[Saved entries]
= = = =

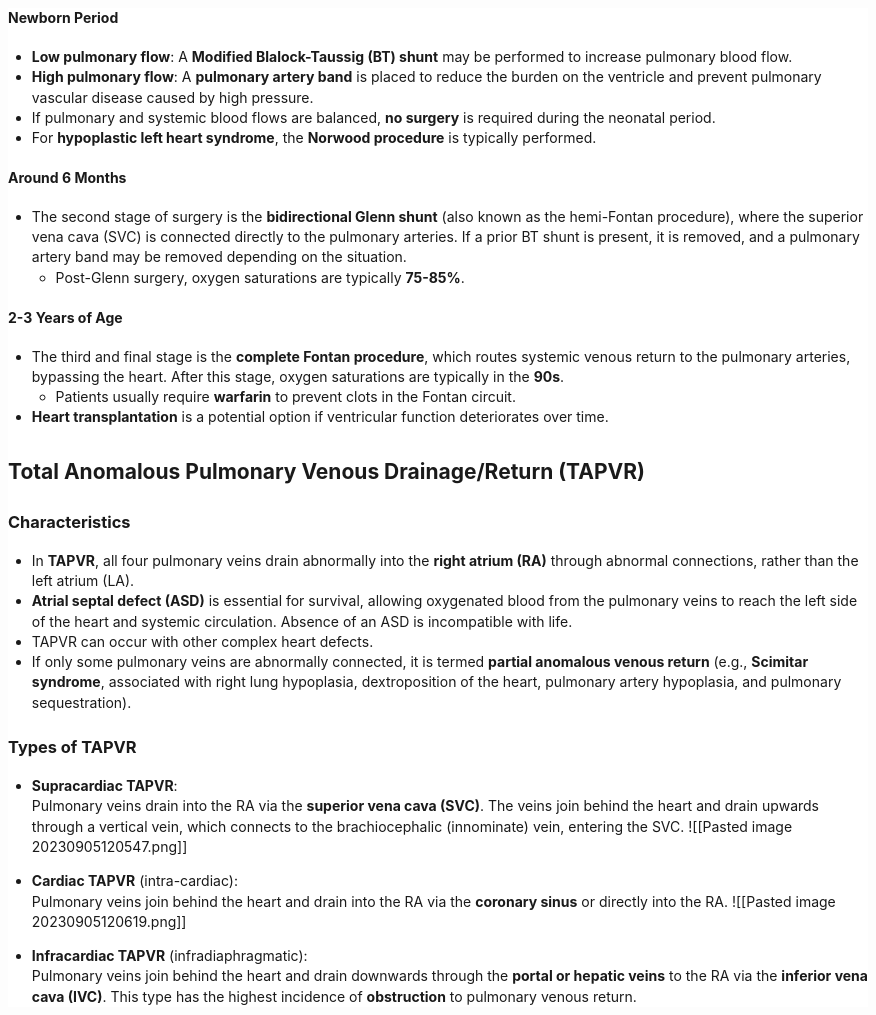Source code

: #### **Newborn Period**
- **Low pulmonary flow**: A **Modified Blalock-Taussig (BT) shunt** may be performed to increase pulmonary blood flow.
- **High pulmonary flow**: A **pulmonary artery band** is placed to reduce the burden on the ventricle and prevent pulmonary vascular disease caused by high pressure.
- If pulmonary and systemic blood flows are balanced, **no surgery** is required during the neonatal period.
- For **hypoplastic left heart syndrome**, the **Norwood procedure** is typically performed.
#### **Around 6 Months**
- The second stage of surgery is the **bidirectional Glenn shunt** (also known as the hemi-Fontan procedure), where the superior vena cava (SVC) is connected directly to the pulmonary arteries. If a prior BT shunt is present, it is removed, and a pulmonary artery band may be removed depending on the situation.
  - Post-Glenn surgery, oxygen saturations are typically **75-85%**.
#### **2-3 Years of Age**
- The third and final stage is the **complete Fontan procedure**, which routes systemic venous return to the pulmonary arteries, bypassing the heart. After this stage, oxygen saturations are typically in the **90s**.
  - Patients usually require **warfarin** to prevent clots in the Fontan circuit.
- **Heart transplantation** is a potential option if ventricular function deteriorates over time.
## Total Anomalous Pulmonary Venous Drainage/Return (TAPVR)

### Characteristics
- In **TAPVR**, all four pulmonary veins drain abnormally into the **right atrium (RA)** through abnormal connections, rather than the left atrium (LA).
- **Atrial septal defect (ASD)** is essential for survival, allowing oxygenated blood from the pulmonary veins to reach the left side of the heart and systemic circulation. Absence of an ASD is incompatible with life.
- TAPVR can occur with other complex heart defects.
- If only some pulmonary veins are abnormally connected, it is termed **partial anomalous venous return** (e.g., **Scimitar syndrome**, associated with right lung hypoplasia, dextroposition of the heart, pulmonary artery hypoplasia, and pulmonary sequestration).
### Types of TAPVR
- **Supracardiac TAPVR**:  
  Pulmonary veins drain into the RA via the **superior vena cava (SVC)**. The veins join behind the heart and drain upwards through a vertical vein, which connects to the brachiocephalic (innominate) vein, entering the SVC.
  ![[Pasted image 20230905120547.png]]
  
- **Cardiac TAPVR** (intra-cardiac):  
  Pulmonary veins join behind the heart and drain into the RA via the **coronary sinus** or directly into the RA.
  ![[Pasted image 20230905120619.png]]

- **Infracardiac TAPVR** (infradiaphragmatic):  
  Pulmonary veins join behind the heart and drain downwards through the **portal or hepatic veins** to the RA via the **inferior vena cava (IVC)**. This type has the highest incidence of **obstruction** to pulmonary venous return.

= = = =

> _WORK REQUEST_
Every line from the top of the entries through the line that holds "- **Low pulmonary" is to be quoted exactly, please, and nothing else; omit the pictures.

> _SOLUTION TO THIS PROBLEM_
Source code

: #### **Newborn Period**
- **Low pulmonary flow**: A **Modified Blalock-Taussig (BT) shunt** may be performed to increase pulmonary blood flow.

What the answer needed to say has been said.